Toshimaru Nakamura and Mark Trayle
A Wave Press’s Casey Anderson tells a story that became infamous at CalArts when he studied there: During a workshop Nakamura hosted on the no-entry mixer and improvisation, “a grad student asked him how much he practiced, to which he replied, ‘I don’t know.!’ In disbelief, the graduate student pressed him – he must have practiced; he was a musician. Toshi said something like “I make noise because I won’t make mistakes”. I prefer to spend my time drinking beer with my friends.’ »
Marc Trayleprofessor at CalArts in California who died in 2015, collaborated with him on Stationary in 2007 after such a workshop on campus. Trayle respected Nakamura’s approach to his instrument. Rather than a show of recklessness or aloofness, Anderson says, “For Mark, it was a good representation of a virtuoso instrument designer who had built his own practice around his instrument.” Stationary, recently reissued by Anderson after its first broadcast on Creative Sources Recordings, is therefore an important meeting between two instrument designers who favor spontaneity and intuition above all.

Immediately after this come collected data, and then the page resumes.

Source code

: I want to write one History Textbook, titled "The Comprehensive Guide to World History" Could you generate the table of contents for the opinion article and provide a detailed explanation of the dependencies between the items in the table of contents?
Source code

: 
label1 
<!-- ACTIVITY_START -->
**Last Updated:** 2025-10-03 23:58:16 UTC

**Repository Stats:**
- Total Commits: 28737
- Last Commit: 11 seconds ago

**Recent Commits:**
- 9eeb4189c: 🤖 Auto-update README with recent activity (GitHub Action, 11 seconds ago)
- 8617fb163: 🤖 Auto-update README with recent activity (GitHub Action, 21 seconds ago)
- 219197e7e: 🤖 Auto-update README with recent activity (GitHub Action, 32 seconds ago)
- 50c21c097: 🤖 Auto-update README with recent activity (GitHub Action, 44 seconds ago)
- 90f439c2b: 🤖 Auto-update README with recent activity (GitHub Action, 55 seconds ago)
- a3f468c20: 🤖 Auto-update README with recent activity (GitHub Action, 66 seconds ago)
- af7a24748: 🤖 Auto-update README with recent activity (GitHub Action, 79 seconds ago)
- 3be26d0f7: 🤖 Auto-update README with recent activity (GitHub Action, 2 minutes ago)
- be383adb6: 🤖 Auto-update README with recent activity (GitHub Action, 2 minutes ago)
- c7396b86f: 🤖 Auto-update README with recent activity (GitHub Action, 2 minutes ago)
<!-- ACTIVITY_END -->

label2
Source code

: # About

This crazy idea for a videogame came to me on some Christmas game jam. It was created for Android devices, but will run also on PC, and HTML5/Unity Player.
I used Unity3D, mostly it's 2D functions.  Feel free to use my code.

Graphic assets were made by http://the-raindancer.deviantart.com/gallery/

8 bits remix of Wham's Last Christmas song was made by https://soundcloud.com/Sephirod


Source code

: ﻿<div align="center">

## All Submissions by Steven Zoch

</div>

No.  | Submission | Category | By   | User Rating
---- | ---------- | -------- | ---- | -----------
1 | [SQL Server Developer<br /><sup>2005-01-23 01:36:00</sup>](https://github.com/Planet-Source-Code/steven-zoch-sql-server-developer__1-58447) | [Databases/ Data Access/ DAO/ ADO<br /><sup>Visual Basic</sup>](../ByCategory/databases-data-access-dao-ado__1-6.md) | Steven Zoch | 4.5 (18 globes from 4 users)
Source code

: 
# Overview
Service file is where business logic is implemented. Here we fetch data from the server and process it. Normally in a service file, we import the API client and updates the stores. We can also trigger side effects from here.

Toshimaru Nakamura and Tetuzi Akiyama
Nakamura and Tetuzi Akiyama have been collaborating since the early 2000s, but last year Idiomatic Expressionism is their first studio recording together. Although the no-input mixer seems an unlikely pairing with Akiyama’s acoustic guitar, they complement each other subtly on these five tracks. “IE.1” is a more conventional duet piece, with Akiyama plucking single notes over Nakamura’s buzzing electronics. By “IE.5”, however, the two musicians are pushing the limits of their instruments, as the guitar looks more like a saxophone and the inputless mixer looks more like an underwater cave. Here, Nakamura’s collaborative approach is made manifest. “It’s quite spontaneous. Start with sound, and my collaborator and I make something out of it,” he says. “It’s a series of decisions. Go with the flow, or cut the flow. Stay with a long slow movement, or play actively doing lots of different things.